Steve White
conducted by Toni Weisskopf
 
February 2005

TW: How did you get started writing? Any specific influences?

SW: In the 1980s I wrote a number of pieces set in the Starfire game universe for a now-defunct magazine that was a house organ for Task Force Games. David Weber was doing the same thing, which was how we met. When the magazine folded, we were left high and dry with a number of story ideas, which looked suspiciously like chapters of a novel. This was the origin ofInsurrection, the first novel for both of us. The rest, as they say, is history. As for influences as a writer, I imagine Robert Heinlein and Poul Anderson were the strongest ones. But, as Poul himself once told me, the authors we like to read aren't necessarily the ones who influence our writing style. For example, I love reading Jack Vance, but his style is too unique to serve as a model.
TW: What are some of the best perks of being a science fiction writer?
SW: The interesting and talented people one gets to meet. Besides, the research gives me a good excuse for doing a lot of the kind of reading I'd be doing anyway.
TW: Do you have any favorites among your characters?

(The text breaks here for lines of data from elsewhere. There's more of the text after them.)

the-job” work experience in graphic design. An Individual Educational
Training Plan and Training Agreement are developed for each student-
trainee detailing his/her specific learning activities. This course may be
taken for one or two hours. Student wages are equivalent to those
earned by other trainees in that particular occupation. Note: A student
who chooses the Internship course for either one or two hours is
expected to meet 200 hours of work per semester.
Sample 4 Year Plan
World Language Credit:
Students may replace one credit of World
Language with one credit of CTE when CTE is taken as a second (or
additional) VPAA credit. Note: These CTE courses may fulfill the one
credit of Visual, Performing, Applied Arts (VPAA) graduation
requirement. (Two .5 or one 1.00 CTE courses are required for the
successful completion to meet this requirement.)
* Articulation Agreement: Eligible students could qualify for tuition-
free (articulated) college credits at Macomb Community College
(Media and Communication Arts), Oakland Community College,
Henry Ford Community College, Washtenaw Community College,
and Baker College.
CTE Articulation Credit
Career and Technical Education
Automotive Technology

SW: Bob Devaney, in The Prometheus Project, is my first attempt at using a character as first-person narrator, and it's naturally easiest to put some of oneself into a character like that. I also have a soft spot in my heart for Ian Trevayne of Insurrection, my first protagonist.
TW: What was the first sf story you ever read?
SW: The Mysterious Planet, by Lester Del Rey. But the one that really got me started on my road to ruin was Methuselah's Children, by Robert Heinlein. It simply blew me away with that much-discussed "sense of wonder" which is conspicuous by its absence in most present-day sf.
TW: Who are some of your favorite non-sf writers?
SW: I enjoy the historical novels of Gore Vidal, especially those set in the ancient world, where the imbecility of his politics is less obtrusive. And I consider George MacDonald Fraser's "Flashman" series to be one of the greatest hoots in all literature. I also read Tom Clancy, and was always a fan of the late James Clavell.
TW: Are you a morning writer, and evening writer, or a catch-as-catch-can writer?
SW: By necessity, I am a whenever-I-can-grab-an-hour-or-two-nights-and-weekends writer. I have what David Weber calls a "real person job," and also a family. And there's this concept called "having a life."
TW: Who would you like to see play your series hero (if app.) in a movie?
SW: I don't have a "series hero" as such. When I was working on Insurrection in the mid-1980s I visualized Ian Trevayne as Sean Connery. But I usually see my characters in terms of people I know personally rather than actors.
TW: What invention or scientific leap in understanding would you most like to see made in your lifetime?
SW: A way of getting around the speed of light, enabling us to get some first-hand knowledge of other planetary systems while I'm still alive. Of course, the prerequisite is what Arthur C. Clarke, writing thirty years ago, called "the rather overdue revolution in theoretical physics." It's even more overdue now.
TW: If you could go back to one incident in all history to watch as a spectator what would it be?
SW: The sheer number of choices makes this question impossible to answer. (Although the signing of the Declaration of Independence would certainly be something to see.) Besides, I'd be less interested in incidents than in settings. I would give a great deal to see what the Roman forum, or the palace of Knossos, actually looked like in their respective heydays.